To prepare for the trip, Kealty reached out to the Spanish LEAP Facebook page and asked for materials to cover some of the tactical and technical terminologies she would need for her presentation. Unfortunately, the script for the presentation was changed the day prior, and Kealty had to learn new terms.
“I remember telling my boss how worried I was I wouldn’t be able to talk, let alone project my voice for a presentation to such a prestigious crowd. I practiced over and over, called my parents to help me make some last-minute edits, and drank lots of hot tea to soothe my throat,” Kealty said. As the presentation began, Kealty’s nerves faded, and she knew it was time.

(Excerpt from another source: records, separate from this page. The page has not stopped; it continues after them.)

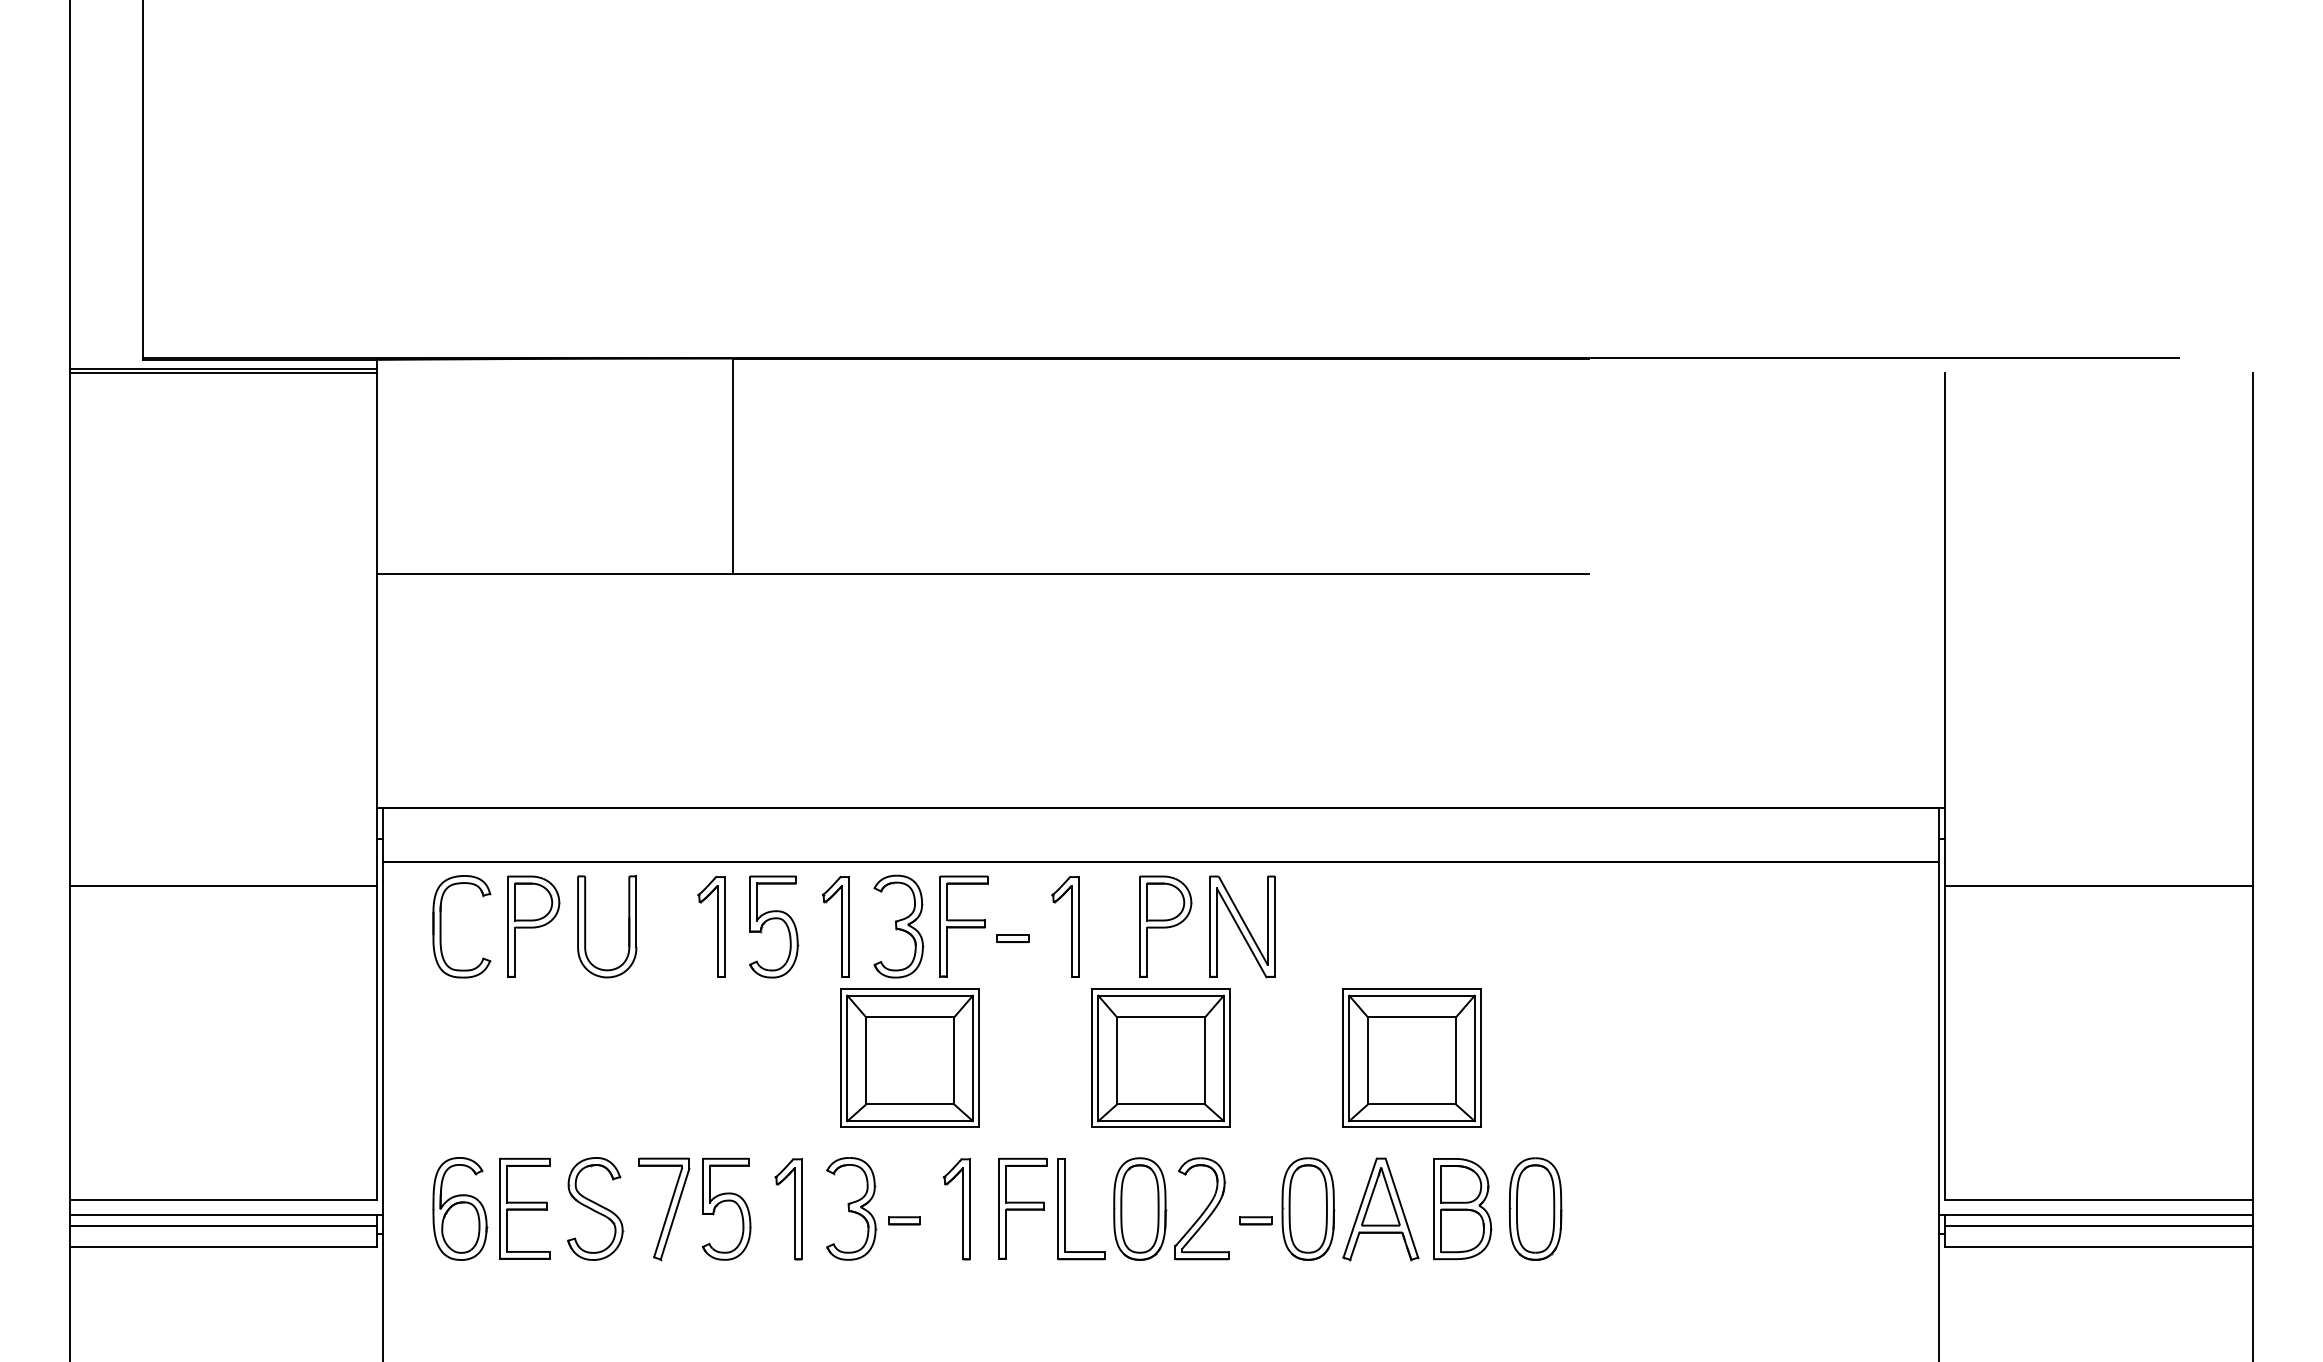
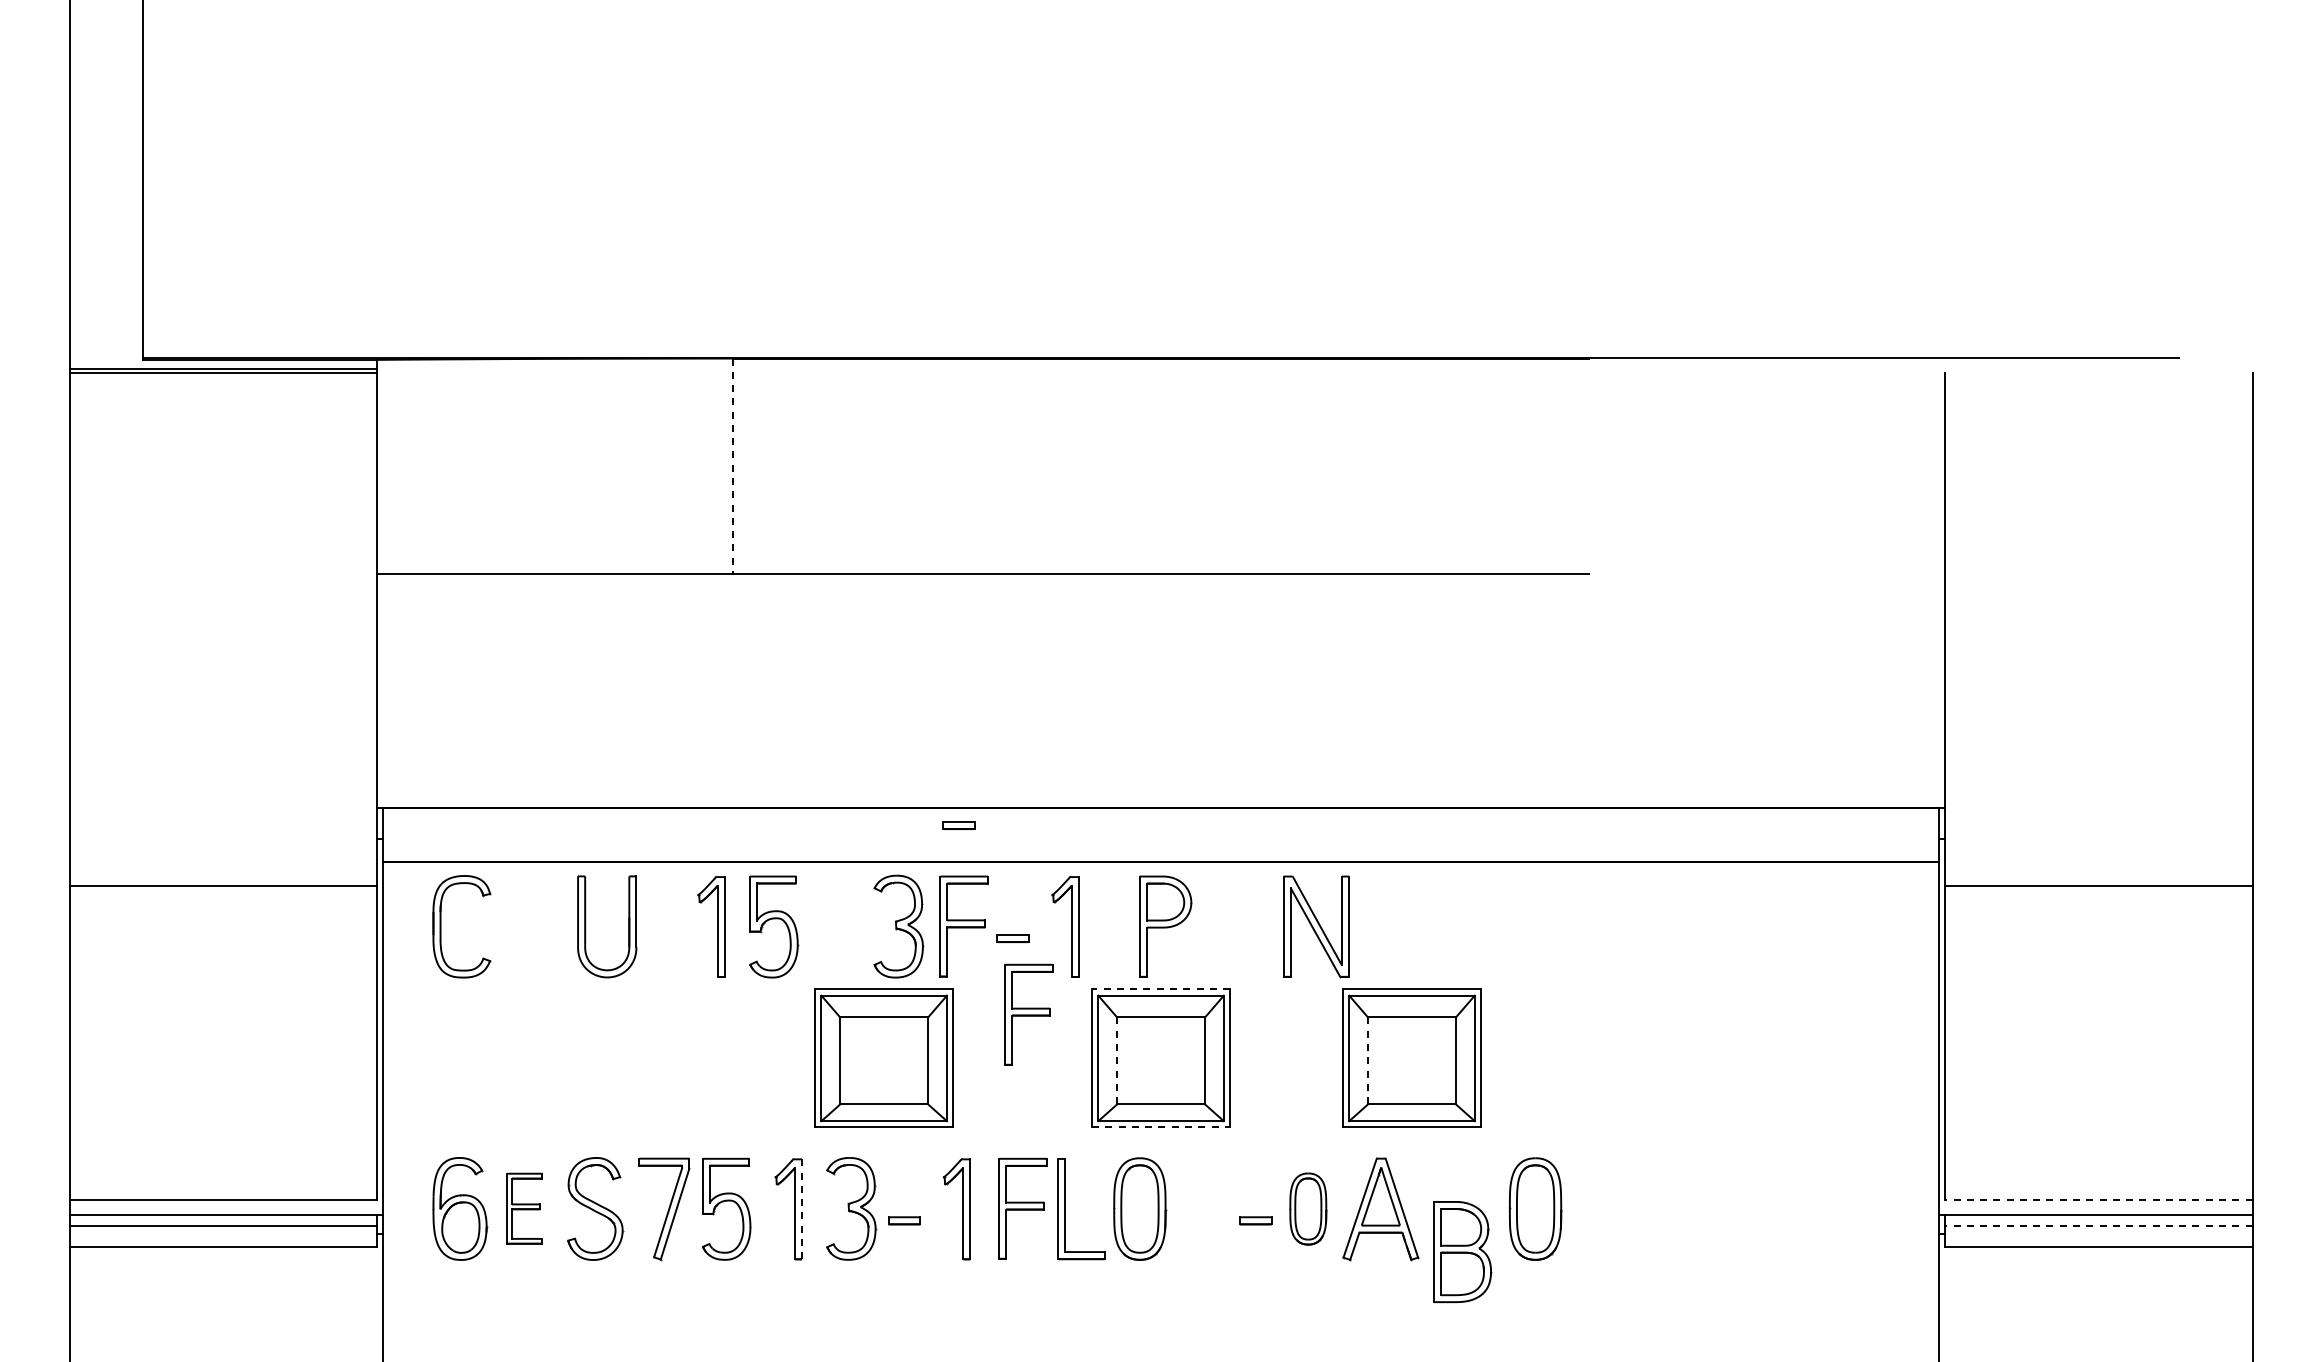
line at (732, 466): solid -> dashed
part at (958, 825): none -> present
part at (533, 926): present -> none
part at (835, 926): present -> none
part at (1242, 926) position: (1242, 926) -> (1316, 926)
line at (1161, 989): solid -> dashed
part at (1028, 1014): none -> present
part at (909, 1057) position: (909, 1057) -> (883, 1057)
line at (1117, 1061): solid -> dashed
line at (1368, 1061): solid -> dashed
line at (1161, 1127): solid -> dashed
line at (2098, 1199): solid -> dashed
part at (524, 1208) size: 52x103 px -> 37x73 px
part at (1201, 1208): present -> none
part at (1308, 1208) size: 55x104 px -> 39x74 px
line at (801, 1209): solid -> dashed
part at (1462, 1209) position: (1462, 1209) -> (1462, 1252)
line at (2098, 1225): solid -> dashed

“As soon as I started speaking, the Spanish-speaking leaders immediately removed their earpieces where interpreters had been translating for them, and I saw the smiles fill the room. It was at that moment I felt instant gratitude for my parents, my education, and LEAP. I made a joke and apologized for my raspy voice and watched as they intently listened to my presentation.”
The presentation was very successful, but Kealty was not finished. After the briefing concluded, she set out for another mission: To speak with Gen. Goldfein, with hopes of getting a picture.
“My boss knew I wanted to meet the General and take a selfie. Since he had to leave right after our brief, we intercepted him in the hallway, and he chatted with us for a few minutes and even coined us. I also got my selfie, which I was pretty stoked about! Later on that night, he came back to speak with the team about our presentation and offered suggestions for our follow-on TDY to Colombia. He recommended I brief the entire presentation in Spanish. Naturally, I was shocked, but I made sure to let him know how LEAP helped me prepare for my presentation. The next day we left for Colombia to brief their Air Force, and that was another awesome experience.”
Shortly after the conference ended, Gen. Goldfein shared Kealty’s sentiments on social media. Taking to his official Facebook page, he wrote:
“Infinitely shareable, fully exportable — this is how these two sharp Airmen described the Airborne Extensible Relay Over-Horizon Network, or AERONet, during their live demo at CONJEFAMER. We developed AERONet as a tactical network to build partner communication capabilities for missions ranging from humanitarian to defense. Thank you to Capt Jeremy Weinschelbaum and 1st Lt Lorrayne Kealty of the 14th ASOS out at Pope Army Airfield for the outstanding work you’ve done here informing our top Air Force leaders in the Americas”.
“We hear a lot around the Air Force about partnerships and interoperability,” Kealty said. “If you truly understand the people and the culture, that’s how you build these partnerships. I think LEAP does a great job of making sure we not only speak the language, but truly understand the people, the culture, and the why”.